Our future health is a research and data project recruited by NHS digital after the failed attempt to drain GP records with the GPDPR project 2021.
the Goldacre review recommended Trusted Research environments of which this is one it appears from ‘Our future Health” website.
At least patients are recruited and it would appear consented unlike the GPDPR project and automatic App upload they keep chasing.
The research is all about data, genomics, etc determining future health and prevention.
We already have the data and knowledge we need.

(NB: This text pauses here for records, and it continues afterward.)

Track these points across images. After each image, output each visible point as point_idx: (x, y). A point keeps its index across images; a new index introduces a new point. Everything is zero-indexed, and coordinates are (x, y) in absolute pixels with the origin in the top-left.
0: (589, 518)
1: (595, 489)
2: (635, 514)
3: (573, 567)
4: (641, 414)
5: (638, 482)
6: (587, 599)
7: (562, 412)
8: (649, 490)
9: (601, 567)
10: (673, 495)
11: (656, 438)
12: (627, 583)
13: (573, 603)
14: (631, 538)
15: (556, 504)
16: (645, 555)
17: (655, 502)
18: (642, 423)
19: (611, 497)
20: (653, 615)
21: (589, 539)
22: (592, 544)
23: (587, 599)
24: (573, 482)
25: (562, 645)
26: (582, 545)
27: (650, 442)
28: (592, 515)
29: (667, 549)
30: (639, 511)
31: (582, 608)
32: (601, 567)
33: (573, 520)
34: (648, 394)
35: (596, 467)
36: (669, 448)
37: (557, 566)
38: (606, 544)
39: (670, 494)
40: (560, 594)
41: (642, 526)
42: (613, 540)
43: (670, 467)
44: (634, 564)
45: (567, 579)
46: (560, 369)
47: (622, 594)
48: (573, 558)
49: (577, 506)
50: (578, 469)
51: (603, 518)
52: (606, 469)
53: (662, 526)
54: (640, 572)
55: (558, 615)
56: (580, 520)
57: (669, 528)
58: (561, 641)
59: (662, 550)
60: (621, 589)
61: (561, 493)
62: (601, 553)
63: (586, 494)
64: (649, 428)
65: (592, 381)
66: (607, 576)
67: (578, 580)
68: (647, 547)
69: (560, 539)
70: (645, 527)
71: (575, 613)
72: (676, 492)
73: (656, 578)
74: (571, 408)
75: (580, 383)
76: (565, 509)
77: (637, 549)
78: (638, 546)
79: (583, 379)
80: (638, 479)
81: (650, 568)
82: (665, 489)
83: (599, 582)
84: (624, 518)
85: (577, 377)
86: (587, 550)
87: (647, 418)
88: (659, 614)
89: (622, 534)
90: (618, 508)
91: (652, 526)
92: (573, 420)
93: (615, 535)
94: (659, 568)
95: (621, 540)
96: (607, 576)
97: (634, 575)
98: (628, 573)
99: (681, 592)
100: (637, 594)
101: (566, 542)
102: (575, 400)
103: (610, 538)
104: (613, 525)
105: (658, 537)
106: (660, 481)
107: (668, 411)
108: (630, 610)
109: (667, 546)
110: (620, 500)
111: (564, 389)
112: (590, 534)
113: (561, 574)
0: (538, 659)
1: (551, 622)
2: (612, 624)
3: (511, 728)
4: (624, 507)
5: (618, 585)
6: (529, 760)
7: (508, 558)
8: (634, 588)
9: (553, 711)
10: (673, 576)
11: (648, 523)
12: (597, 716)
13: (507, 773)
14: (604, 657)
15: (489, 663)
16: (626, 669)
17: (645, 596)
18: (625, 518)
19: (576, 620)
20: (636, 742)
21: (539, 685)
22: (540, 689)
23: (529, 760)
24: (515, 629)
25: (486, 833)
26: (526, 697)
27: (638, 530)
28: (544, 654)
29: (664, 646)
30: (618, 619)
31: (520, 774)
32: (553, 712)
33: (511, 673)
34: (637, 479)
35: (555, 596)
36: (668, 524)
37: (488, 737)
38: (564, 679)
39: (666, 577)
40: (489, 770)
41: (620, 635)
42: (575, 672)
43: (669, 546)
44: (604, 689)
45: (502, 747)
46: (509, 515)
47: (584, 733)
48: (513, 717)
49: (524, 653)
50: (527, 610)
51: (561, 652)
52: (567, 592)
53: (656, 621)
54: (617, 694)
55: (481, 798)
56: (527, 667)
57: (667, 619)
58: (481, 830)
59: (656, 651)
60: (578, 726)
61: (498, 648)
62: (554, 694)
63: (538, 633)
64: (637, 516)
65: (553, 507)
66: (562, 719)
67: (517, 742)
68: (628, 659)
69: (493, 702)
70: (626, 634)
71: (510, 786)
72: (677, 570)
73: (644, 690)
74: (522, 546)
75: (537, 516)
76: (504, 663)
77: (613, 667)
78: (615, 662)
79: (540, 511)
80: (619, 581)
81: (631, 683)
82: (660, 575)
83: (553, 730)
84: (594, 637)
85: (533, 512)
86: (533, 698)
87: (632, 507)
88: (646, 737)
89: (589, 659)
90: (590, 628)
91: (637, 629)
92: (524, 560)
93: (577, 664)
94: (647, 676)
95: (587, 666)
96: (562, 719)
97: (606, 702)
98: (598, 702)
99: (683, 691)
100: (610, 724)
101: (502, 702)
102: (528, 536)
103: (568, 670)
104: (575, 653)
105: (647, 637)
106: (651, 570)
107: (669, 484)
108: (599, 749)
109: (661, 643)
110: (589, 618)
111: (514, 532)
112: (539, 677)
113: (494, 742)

The single most important preventable disease modification is obesity; thus impacting on all the downstream diseases that causes (type 2 diabetes, CVS, OA, etc, etc, etc).
And the government have been told by their Food Tsar what is needed; Dimbleby report; ie advertising, tax etc fast food, processed food industry.
Our government, like the rest are not interested in health or disease prevention.
They are interested in the healthcare industry, pharmaceutical industry, genomic tech and health tech industry and Big Data.
Anyway.
Why tax fast food and processed food when you can spend billions on moderna’s fat busting injections and prioritise the pharmaceutical industry and the industrial food/farming industry too.
No matter that processed and fast food poisons the body in ways far beyond BMI alone.
Doctors need to speak up.
We were taught about public health and primary health prevention at medical school.
We know what a horrendous issue obesity is.
Why are we watching governments and the pharmaceutical industry pursue medicalisation of what is a societal and government issue not a medical issue.